With pictures excluded, copy word for word the lines in the data below from the line containing "thumb tip: (246, 226)" through the line containing "pinky tip: (218, 344)".

━━━━━ Input material ━━━━━

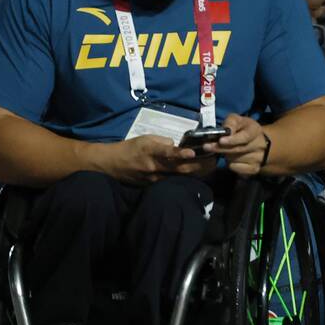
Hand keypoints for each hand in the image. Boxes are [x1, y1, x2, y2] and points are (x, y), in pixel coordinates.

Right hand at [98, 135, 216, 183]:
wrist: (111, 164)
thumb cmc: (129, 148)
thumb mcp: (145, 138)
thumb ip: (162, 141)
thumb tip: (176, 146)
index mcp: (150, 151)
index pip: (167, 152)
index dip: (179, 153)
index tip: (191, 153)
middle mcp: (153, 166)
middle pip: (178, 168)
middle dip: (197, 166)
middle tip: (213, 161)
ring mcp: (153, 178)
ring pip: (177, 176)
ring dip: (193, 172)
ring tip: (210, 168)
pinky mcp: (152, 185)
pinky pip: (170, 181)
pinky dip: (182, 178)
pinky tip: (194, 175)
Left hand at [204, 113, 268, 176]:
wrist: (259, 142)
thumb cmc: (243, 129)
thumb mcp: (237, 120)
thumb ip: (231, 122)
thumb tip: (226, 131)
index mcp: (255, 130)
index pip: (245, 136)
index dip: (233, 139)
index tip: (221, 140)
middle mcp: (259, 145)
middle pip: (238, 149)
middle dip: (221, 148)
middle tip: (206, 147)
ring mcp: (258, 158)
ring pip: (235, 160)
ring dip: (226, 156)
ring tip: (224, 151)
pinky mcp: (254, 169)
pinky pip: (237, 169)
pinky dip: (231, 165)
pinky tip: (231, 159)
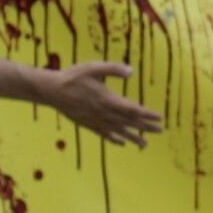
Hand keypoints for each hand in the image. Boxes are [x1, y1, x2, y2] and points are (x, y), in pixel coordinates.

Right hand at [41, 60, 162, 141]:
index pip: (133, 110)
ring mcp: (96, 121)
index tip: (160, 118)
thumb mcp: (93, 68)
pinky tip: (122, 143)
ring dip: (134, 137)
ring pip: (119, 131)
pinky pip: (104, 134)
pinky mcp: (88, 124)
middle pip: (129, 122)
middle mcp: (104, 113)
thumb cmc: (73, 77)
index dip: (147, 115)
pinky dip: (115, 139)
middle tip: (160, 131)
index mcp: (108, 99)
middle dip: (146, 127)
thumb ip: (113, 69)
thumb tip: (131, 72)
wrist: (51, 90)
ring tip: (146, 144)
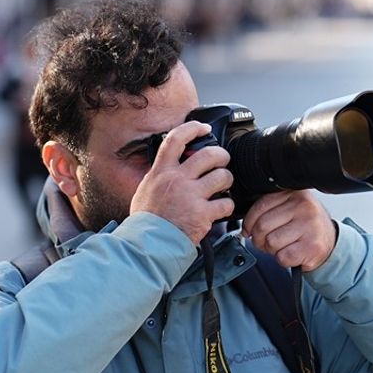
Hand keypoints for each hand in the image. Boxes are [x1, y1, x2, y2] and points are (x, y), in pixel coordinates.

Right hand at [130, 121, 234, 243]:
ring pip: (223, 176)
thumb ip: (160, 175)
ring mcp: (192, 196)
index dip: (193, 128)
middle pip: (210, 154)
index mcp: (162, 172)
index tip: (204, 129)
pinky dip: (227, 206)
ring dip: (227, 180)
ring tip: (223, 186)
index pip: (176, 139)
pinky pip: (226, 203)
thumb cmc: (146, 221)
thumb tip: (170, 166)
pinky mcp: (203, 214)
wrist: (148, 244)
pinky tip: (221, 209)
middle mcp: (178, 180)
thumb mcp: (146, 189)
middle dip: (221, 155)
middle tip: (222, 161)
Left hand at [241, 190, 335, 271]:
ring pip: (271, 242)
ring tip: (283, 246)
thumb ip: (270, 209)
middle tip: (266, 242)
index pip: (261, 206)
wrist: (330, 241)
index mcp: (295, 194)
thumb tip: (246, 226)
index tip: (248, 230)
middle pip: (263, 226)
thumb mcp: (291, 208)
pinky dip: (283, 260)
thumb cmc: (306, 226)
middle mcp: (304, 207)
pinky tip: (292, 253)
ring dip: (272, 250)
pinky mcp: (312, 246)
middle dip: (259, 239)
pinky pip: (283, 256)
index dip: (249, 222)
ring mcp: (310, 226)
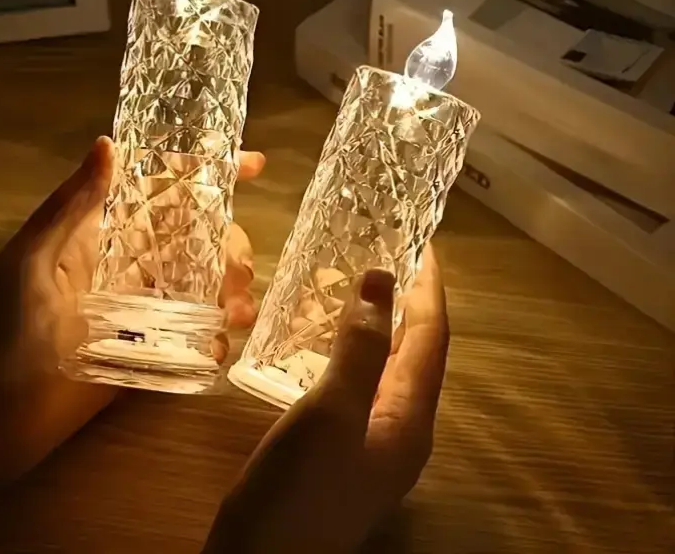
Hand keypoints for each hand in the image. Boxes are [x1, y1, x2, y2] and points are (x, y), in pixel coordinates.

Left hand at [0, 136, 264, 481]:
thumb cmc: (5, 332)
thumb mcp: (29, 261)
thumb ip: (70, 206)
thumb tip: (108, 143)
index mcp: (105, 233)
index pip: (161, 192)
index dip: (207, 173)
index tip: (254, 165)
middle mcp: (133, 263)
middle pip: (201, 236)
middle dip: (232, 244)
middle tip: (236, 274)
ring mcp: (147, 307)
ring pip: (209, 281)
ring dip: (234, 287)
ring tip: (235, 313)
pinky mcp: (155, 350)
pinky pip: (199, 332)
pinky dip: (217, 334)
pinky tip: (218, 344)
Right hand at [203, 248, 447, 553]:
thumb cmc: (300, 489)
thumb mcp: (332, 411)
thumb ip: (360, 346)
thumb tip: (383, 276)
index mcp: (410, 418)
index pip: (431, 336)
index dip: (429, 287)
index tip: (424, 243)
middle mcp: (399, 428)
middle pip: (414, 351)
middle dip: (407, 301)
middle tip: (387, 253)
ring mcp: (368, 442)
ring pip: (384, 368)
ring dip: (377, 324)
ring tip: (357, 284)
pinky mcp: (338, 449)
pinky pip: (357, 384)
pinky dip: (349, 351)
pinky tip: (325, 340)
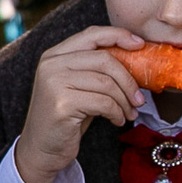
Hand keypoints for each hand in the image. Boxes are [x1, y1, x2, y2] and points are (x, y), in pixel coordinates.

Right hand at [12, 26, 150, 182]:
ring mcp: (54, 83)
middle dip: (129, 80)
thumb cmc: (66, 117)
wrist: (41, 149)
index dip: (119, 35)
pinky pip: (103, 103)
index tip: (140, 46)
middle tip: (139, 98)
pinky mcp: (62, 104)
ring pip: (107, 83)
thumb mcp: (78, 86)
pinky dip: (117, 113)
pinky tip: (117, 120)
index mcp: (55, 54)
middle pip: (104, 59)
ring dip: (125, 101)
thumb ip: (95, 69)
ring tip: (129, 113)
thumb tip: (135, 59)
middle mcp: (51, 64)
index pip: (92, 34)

━━━━━

▶ Final answer:
thumb tip: (246, 226)
index tip: (248, 230)
middle pip: (263, 226)
thumb mcp: (291, 208)
pinky dip: (283, 260)
thumb cmc: (306, 226)
middle mcp: (304, 207)
pinky tip: (292, 253)
ring dip: (272, 250)
pinky mcp: (312, 246)
middle dip: (259, 239)
pinky pip: (283, 256)
index dip: (249, 222)
ring mcp: (310, 226)
Hand keypoints for each hand in the image. Boxes are [x1, y1, x2, y2] and points are (x, y), in pixel coordinates.

Left hand at [0, 136, 264, 481]:
thumb cmc: (5, 332)
thumb mcp: (29, 261)
thumb ip: (70, 206)
thumb tip: (108, 143)
index mcp: (105, 233)
index pip: (161, 192)
index dip: (207, 173)
index tip: (254, 165)
middle mcp: (133, 263)
middle pip: (201, 236)
middle dip: (232, 244)
middle tip: (236, 274)
ring mcp: (147, 307)
ring pip: (209, 281)
ring dip: (234, 287)
ring tip: (235, 313)
pinky mcp: (155, 350)
pinky pip: (199, 332)
pinky dip: (217, 334)
pinky tip: (218, 344)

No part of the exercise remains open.